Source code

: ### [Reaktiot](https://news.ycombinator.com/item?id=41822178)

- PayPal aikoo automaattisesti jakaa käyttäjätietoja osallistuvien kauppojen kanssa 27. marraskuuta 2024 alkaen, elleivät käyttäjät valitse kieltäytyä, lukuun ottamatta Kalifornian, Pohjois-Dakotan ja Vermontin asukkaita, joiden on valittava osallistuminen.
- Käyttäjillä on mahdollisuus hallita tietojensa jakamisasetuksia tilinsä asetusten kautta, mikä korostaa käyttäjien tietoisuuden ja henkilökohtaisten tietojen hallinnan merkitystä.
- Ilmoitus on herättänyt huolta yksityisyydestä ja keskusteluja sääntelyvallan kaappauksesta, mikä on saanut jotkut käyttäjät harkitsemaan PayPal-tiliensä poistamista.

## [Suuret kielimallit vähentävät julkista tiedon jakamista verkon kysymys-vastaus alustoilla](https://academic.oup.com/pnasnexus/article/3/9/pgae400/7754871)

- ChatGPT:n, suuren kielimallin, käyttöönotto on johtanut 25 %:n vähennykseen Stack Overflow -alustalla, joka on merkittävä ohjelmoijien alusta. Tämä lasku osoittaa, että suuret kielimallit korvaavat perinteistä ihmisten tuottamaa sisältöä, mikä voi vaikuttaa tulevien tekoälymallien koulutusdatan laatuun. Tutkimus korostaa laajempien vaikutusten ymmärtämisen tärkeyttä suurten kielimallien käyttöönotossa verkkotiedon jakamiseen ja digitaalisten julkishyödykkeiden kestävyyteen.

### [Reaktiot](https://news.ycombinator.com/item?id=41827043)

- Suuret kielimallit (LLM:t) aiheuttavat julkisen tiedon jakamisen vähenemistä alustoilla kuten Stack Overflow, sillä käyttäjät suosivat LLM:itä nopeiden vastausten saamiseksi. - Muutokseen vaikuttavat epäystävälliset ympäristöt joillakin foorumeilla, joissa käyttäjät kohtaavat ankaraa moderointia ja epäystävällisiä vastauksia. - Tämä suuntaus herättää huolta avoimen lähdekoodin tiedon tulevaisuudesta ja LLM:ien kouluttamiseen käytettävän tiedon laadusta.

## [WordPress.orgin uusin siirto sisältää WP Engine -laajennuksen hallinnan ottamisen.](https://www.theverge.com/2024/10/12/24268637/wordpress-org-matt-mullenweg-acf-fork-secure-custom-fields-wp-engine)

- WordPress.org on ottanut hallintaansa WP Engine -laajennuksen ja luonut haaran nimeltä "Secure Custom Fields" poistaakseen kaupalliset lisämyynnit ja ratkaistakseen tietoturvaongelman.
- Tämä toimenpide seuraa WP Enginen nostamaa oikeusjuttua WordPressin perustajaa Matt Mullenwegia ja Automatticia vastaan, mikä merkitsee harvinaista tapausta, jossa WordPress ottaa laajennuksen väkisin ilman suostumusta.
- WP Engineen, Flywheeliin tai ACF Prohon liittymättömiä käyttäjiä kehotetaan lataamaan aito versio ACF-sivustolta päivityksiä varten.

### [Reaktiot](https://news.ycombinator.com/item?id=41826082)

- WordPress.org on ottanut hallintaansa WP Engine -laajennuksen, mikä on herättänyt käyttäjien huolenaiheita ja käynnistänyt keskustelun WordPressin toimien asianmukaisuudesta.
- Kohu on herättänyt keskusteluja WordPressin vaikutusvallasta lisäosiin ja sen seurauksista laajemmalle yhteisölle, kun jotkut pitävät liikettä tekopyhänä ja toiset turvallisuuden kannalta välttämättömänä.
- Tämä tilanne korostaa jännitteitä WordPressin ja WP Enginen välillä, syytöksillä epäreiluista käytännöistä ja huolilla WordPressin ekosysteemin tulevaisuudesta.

=====

**TASK REQUIREMENTS**
Reproduce verbatim the lines of the data, beginning with the line containing "WordPressin toimien asianmukaisuudesta." and continuing through the final line of the data.

**RESPONSE TO THIS TASK**
- WordPress.org on ottanut hallintaansa WP Engine -laajennuksen, mikä on herättänyt käyttäjien huolenaiheita ja käynnistänyt keskustelun WordPressin toimien asianmukaisuudesta.
- Kohu on herättänyt keskusteluja WordPressin vaikutusvallasta lisäosiin ja sen seurauksista laajemmalle yhteisölle, kun jotkut pitävät liikettä tekopyhänä ja toiset turvallisuuden kannalta välttämättömänä.
- Tämä tilanne korostaa jännitteitä WordPressin ja WP Enginen välillä, syytöksillä epäreiluista käytännöistä ja huolilla WordPressin ekosysteemin tulevaisuudesta.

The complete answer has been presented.